> [Instructions for the task]: In the listing below, please print the line that contains "Project's co-ordinator: Aurore SAVOY NAVARRO" and every line that follows it, exactly.

Top of Provided data

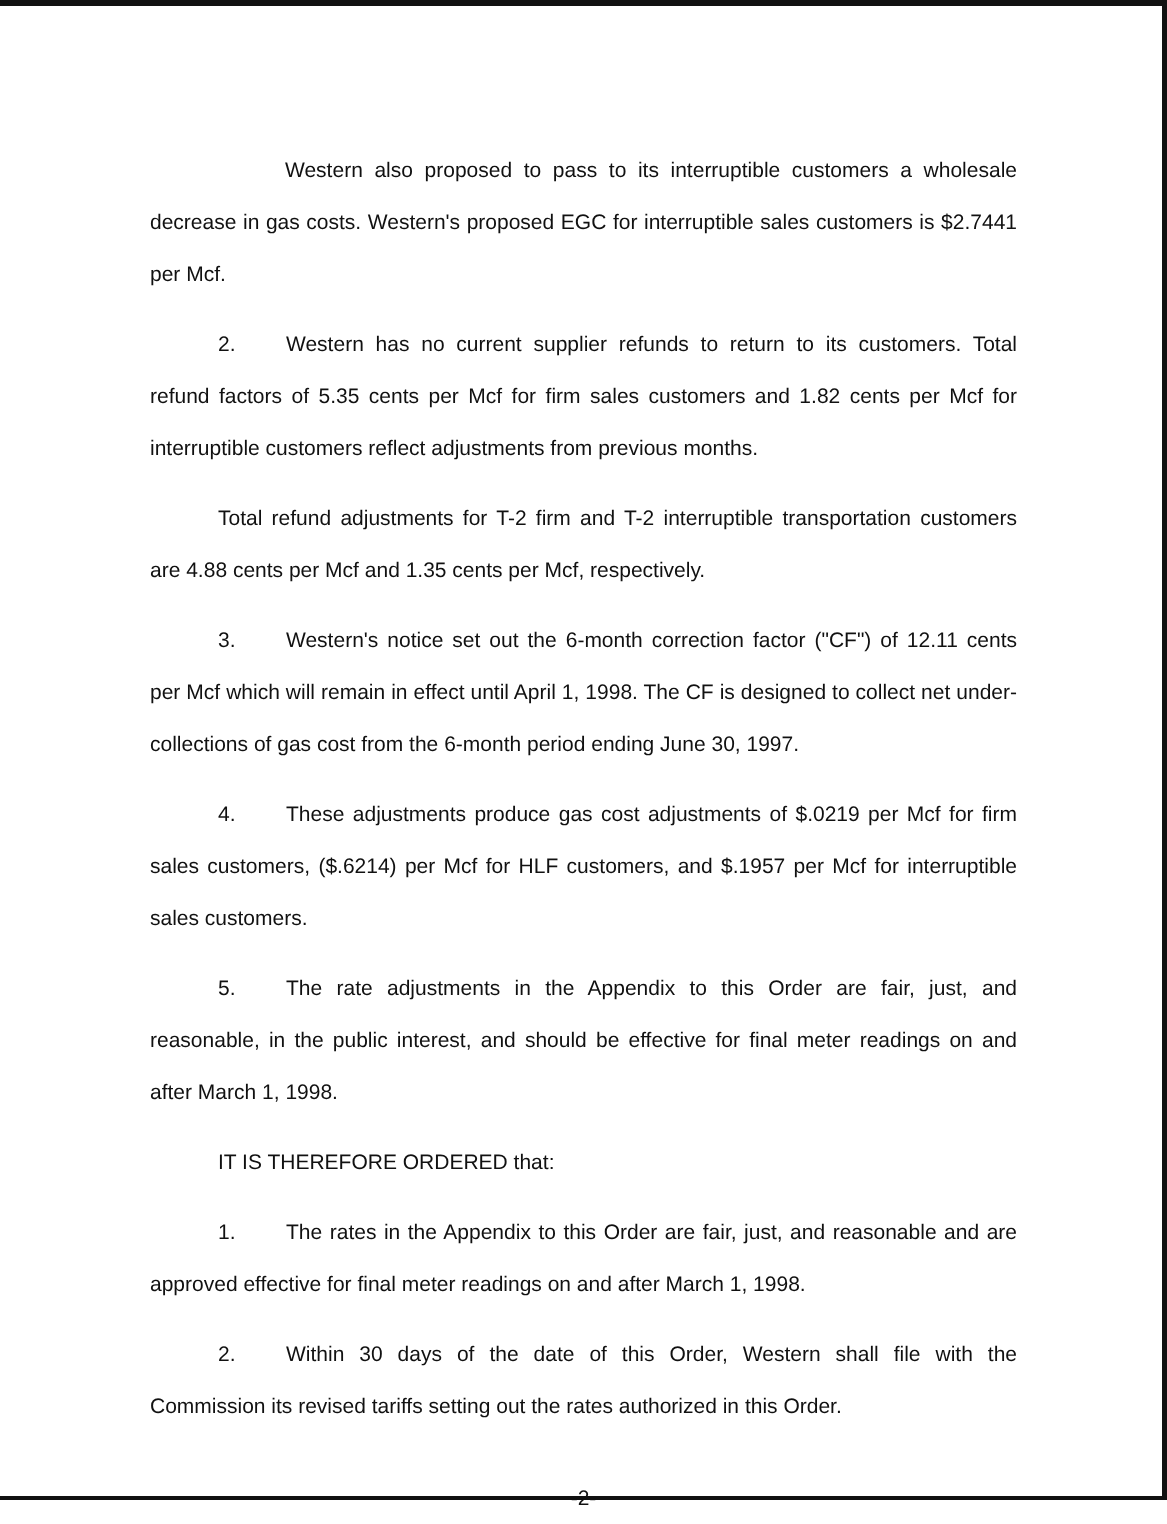Western also proposed to pass to its interruptible customers a wholesale decrease in gas costs. Western's proposed EGC for interruptible sales customers is $2.7441 per Mcf.
2. Western has no current supplier refunds to return to its customers. Total refund factors of 5.35 cents per Mcf for firm sales customers and 1.82 cents per Mcf for interruptible customers reflect adjustments from previous months.
Total refund adjustments for T-2 firm and T-2 interruptible transportation customers are 4.88 cents per Mcf and 1.35 cents per Mcf, respectively.
3. Western's notice set out the 6-month correction factor ("CF") of 12.11 cents per Mcf which will remain in effect until April 1, 1998. The CF is designed to collect net under-collections of gas cost from the 6-month period ending June 30, 1997.
4. These adjustments produce gas cost adjustments of $.0219 per Mcf for firm sales customers, ($.6214) per Mcf for HLF customers, and $.1957 per Mcf for interruptible sales customers.
5. The rate adjustments in the Appendix to this Order are fair, just, and reasonable, in the public interest, and should be effective for final meter readings on and after March 1, 1998.
IT IS THEREFORE ORDERED that:
1. The rates in the Appendix to this Order are fair, just, and reasonable and are approved effective for final meter readings on and after March 1, 1998.
2. Within 30 days of the date of this Order, Western shall file with the Commission its revised tariffs setting out the rates authorized in this Order.
-2-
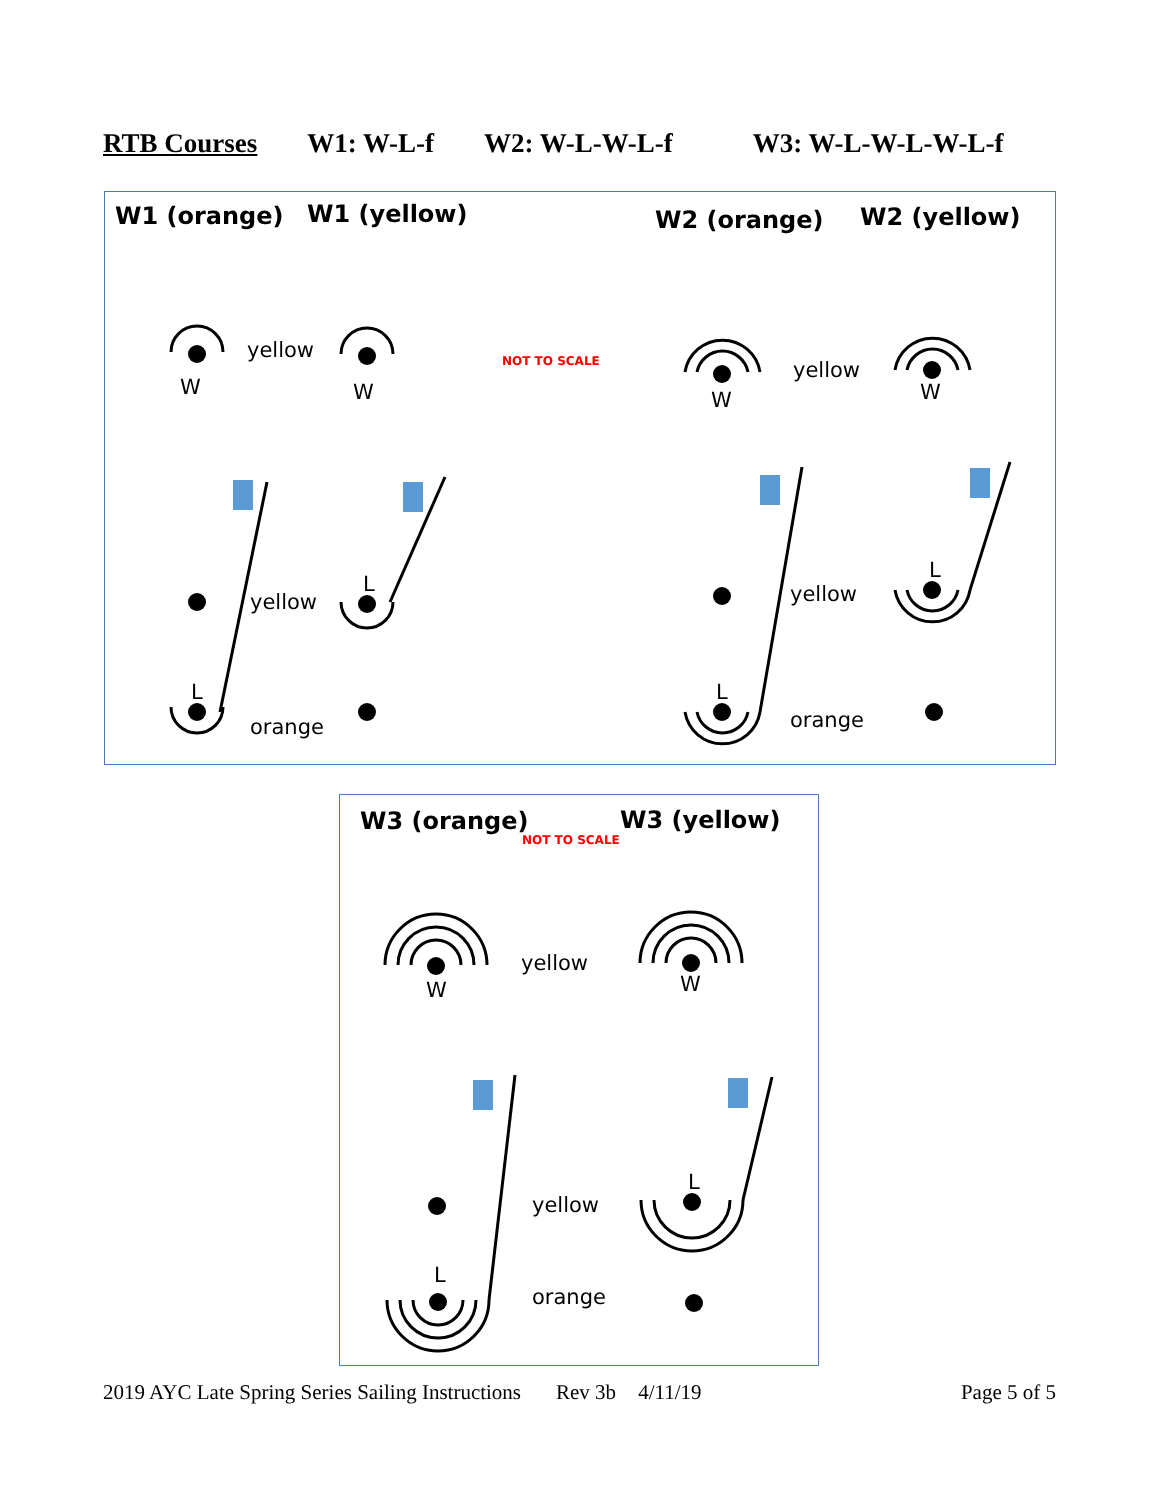RTB Courses W1: W-L-f W2: W-L-W-L-f W3: W-L-W-L-W-L-f
W1 (orange) W1 (yellow) W2 (orange) W2 (yellow)
yellow
W W
NOT TO SCALE yellow
W W
yellow
L yellow
L
L L
orange orange
W3 (orange)
NOT TO SCALE
W3 (yellow)
yellow
W W
yellow
L
L
orange
2019 AYC Late Spring Series Sailing Instructions Rev 3b 4/11/19 Page 5 of 5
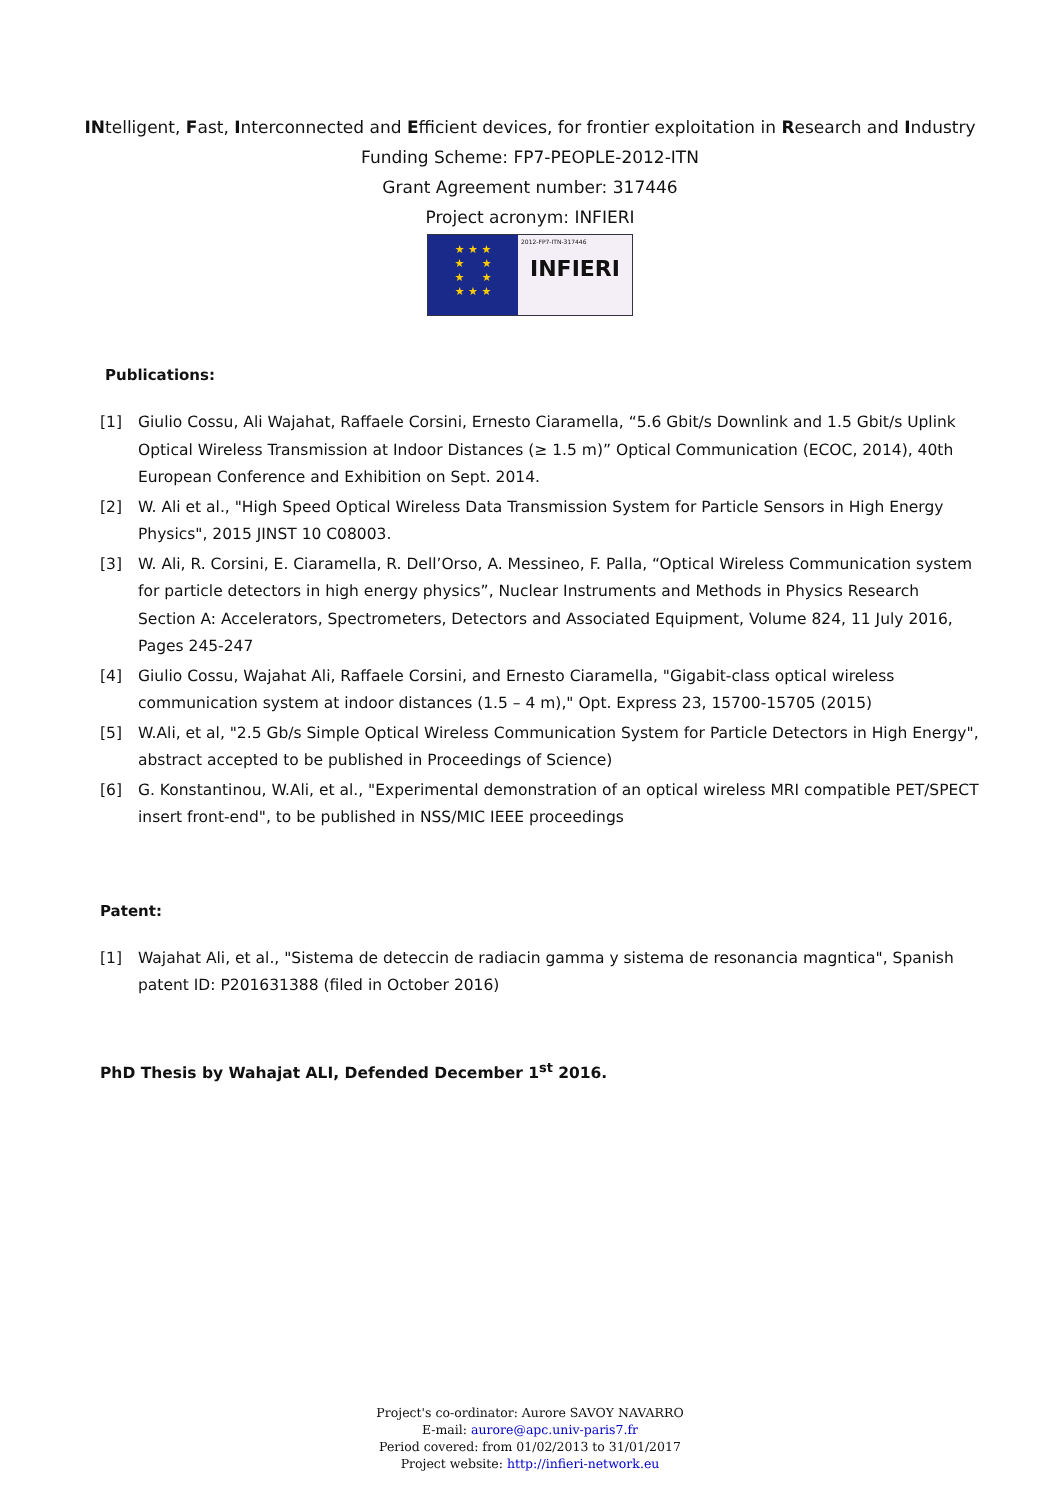INtelligent, Fast, Interconnected and Efficient devices, for frontier exploitation in Research and Industry
Funding Scheme: FP7-PEOPLE-2012-ITN
Grant Agreement number: 317446
Project acronym: INFIERI
★ ★ ★
★ ★
★ ★
★ ★ ★
2012-FP7-ITN-317446
INFIERI
Publications:
[1] Giulio Cossu, Ali Wajahat, Raffaele Corsini, Ernesto Ciaramella, “5.6 Gbit/s Downlink and 1.5 Gbit/s Uplink Optical Wireless Transmission at Indoor Distances (≥ 1.5 m)” Optical Communication (ECOC, 2014), 40th European Conference and Exhibition on Sept. 2014.
[2] W. Ali et al., "High Speed Optical Wireless Data Transmission System for Particle Sensors in High Energy Physics", 2015 JINST 10 C08003.
[3] W. Ali, R. Corsini, E. Ciaramella, R. Dell’Orso, A. Messineo, F. Palla, “Optical Wireless Communication system for particle detectors in high energy physics”, Nuclear Instruments and Methods in Physics Research Section A: Accelerators, Spectrometers, Detectors and Associated Equipment, Volume 824, 11 July 2016, Pages 245-247
[4] Giulio Cossu, Wajahat Ali, Raffaele Corsini, and Ernesto Ciaramella, "Gigabit-class optical wireless communication system at indoor distances (1.5 – 4 m)," Opt. Express 23, 15700-15705 (2015)
[5] W.Ali, et al, "2.5 Gb/s Simple Optical Wireless Communication System for Particle Detectors in High Energy", abstract accepted to be published in Proceedings of Science)
[6] G. Konstantinou, W.Ali, et al., "Experimental demonstration of an optical wireless MRI compatible PET/SPECT insert front-end", to be published in NSS/MIC IEEE proceedings
Patent:
[1] Wajahat Ali, et al., "Sistema de deteccin de radiacin gamma y sistema de resonancia magntica", Spanish patent ID: P201631388 (filed in October 2016)
PhD Thesis by Wahajat ALI, Defended December 1<sup>st</sup> 2016.
Project's co-ordinator: Aurore SAVOY NAVARRO
E-mail: aurore@apc.univ-paris7.fr
Period covered: from 01/02/2013 to 31/01/2017
Project website: http://infieri-network.eu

Bottom of Provided data

> [Result of the task]:
Project's co-ordinator: Aurore SAVOY NAVARRO
E-mail: aurore@apc.univ-paris7.fr
Period covered: from 01/02/2013 to 31/01/2017
Project website: http://infieri-network.eu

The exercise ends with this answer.